> Aufgabe
Schreibe den Text über zeitgenössischen Tanz und Tanz an hessischen Schulen im gleichen Stil nach seinem letzten Satz weiter.

> Ausgangstext

═══

Beide dieser wohl wichtigsten Persönlichkeiten in der deutschen Geschichte des zeitgenössischen Tanzes propagierten eine freie und impulsive Bewegungsweise, die den gesamten Körper und Menschen anspricht und bewegt.
Im Mittelpunkt dieser Tanzauffassung steht das Individuum, das seine innere Bewegtheit durch die äußere Gestalt mitteilen möchte. Grundlegende Voraussetzungen für diese neuen Bewegungsqualitäten sind neben dem Körperrhythmus, Bewegungen aus der Körpermitte, da die neuen Bewegungsqualitäten vom Becken und Rumpf bestimmt werden. Trotz allem sind auch technische Grundlagen erforderlich, um dem Körper die Möglichkeit zu geben, alle Gefühle und Ideen auszudrücken, die jedoch keinem vorgefertigten System unterliegen. Außerdem ist hierbei der Entstehungsprozess ausschlaggebend für das Ergebnis des kreativen Prozesses (vgl. Postukwa 1999, 73).
Eine weitere Gemeinsamkeit in ihren Vorstellungen über den zeitgenössischen Tanz war der revolutionäre Umgang mit Musik. Die Musik war nicht mehr notwendig für die Gestaltung und beide sahen Tanz und Musik als gleichberechtigt an (vgl. Postukwa 1999, 75-76).
„Die Unterrichtsgrundlage für Tanz findet sich prinzipiell in den Rahmenlehrplänen für Musik und Sport sowie darstellendes Spiel (Bereich Tanz-, Bewegungs- und Körpertheater.)“ (vgl. Breitig 2006, 13) Dennoch ist und bleibt Tanz als fester Bestandteil des Unterrichtes an hessischen Schulen nach wie vor eine Seltenheit. Trotz der Verankerung des Gestaltens und Sich-körperlich-Ausdrückens im Lehrplan wird „Tanz […] – wenn überhaupt – von Lehrerinnen unterrichtet“ (Cabrera-Rivas, Klinge 2001, 2) und findet meist außerhalb der Unterrichtszeit im Rahmen von AGs, Wahlfächern, Workshops oder Projekten statt, die frei wählbar sind. Dies wirft die Frage nach dem Warum auf, erfreut sich das Tanzen außerhalb der Schule doch großer Beliebtheit. (vgl. ebd.)

═══

> Angezeigte Daten

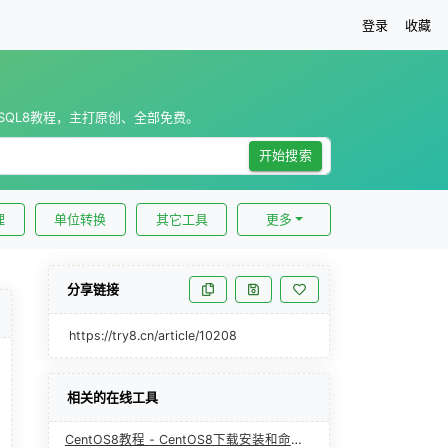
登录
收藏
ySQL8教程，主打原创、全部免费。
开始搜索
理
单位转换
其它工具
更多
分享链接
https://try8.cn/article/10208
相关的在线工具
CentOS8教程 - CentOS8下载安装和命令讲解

═══

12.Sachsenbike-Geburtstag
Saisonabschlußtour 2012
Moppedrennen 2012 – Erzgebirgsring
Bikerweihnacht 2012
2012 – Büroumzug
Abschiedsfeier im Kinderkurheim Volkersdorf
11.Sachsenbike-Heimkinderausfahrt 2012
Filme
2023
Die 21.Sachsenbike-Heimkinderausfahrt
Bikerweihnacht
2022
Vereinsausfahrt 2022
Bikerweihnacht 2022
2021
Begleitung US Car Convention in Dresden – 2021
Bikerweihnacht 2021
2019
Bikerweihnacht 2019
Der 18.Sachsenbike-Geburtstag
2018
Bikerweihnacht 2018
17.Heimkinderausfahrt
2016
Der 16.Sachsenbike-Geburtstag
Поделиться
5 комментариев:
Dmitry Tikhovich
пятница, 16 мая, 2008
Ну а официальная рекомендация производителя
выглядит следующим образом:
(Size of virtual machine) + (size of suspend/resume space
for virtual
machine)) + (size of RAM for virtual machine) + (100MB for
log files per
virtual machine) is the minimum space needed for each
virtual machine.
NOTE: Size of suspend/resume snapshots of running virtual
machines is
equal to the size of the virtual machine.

═══

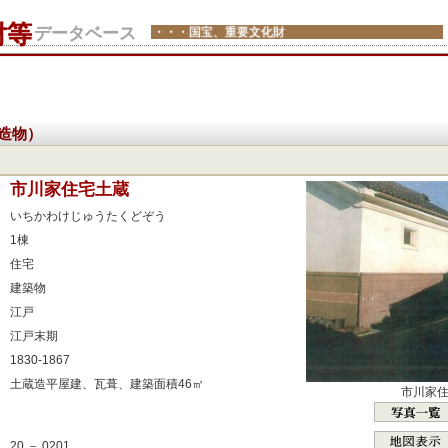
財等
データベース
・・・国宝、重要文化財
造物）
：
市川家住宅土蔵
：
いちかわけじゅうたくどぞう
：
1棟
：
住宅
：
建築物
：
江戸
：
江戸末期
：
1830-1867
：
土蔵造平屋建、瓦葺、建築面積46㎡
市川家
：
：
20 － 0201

═══

> Lösung
Bei dem Begriff Tanz denken insbesondere Schüler, aber auch angehende Lehrer an etablierte versportlichte Formen des Tanzes wie Ballett, Hip Hop, Streetdance oder Standardtanz. Konfrontiert man sie mit Formen, die von ihren eindeutigen Vorstellungen abweichen, wie etwa dem Ausdruckstanz, empfinden sie dies als befremdlich, lehnen es ab, machen sich darüber lustig. In Hinblick auf den Sportunterricht wird Tanz vielerorts nicht als Sport wahrgenommen, er scheint zu wenig objektivier- und messbar, zu wenig leistungsorientiert, etwas für Mädchen oder solche, die sonst nichts können. Die Tatsache, dass das Tanzen und Gestalten mit vielen Vorurteilen behaftet ist, die unhinterfragt tradiert werden, erschwert die Lehrerausbildung in diesem Bereich, aber auch die Umsetzung in der Schule. Hinzu kommt eine Verunsicherung der Lehrkräfte durch „mangelnde Eigenrealisation und Erfahrung“ (ebd.), sodass sie Tanz nicht in den Unterricht einbeziehen.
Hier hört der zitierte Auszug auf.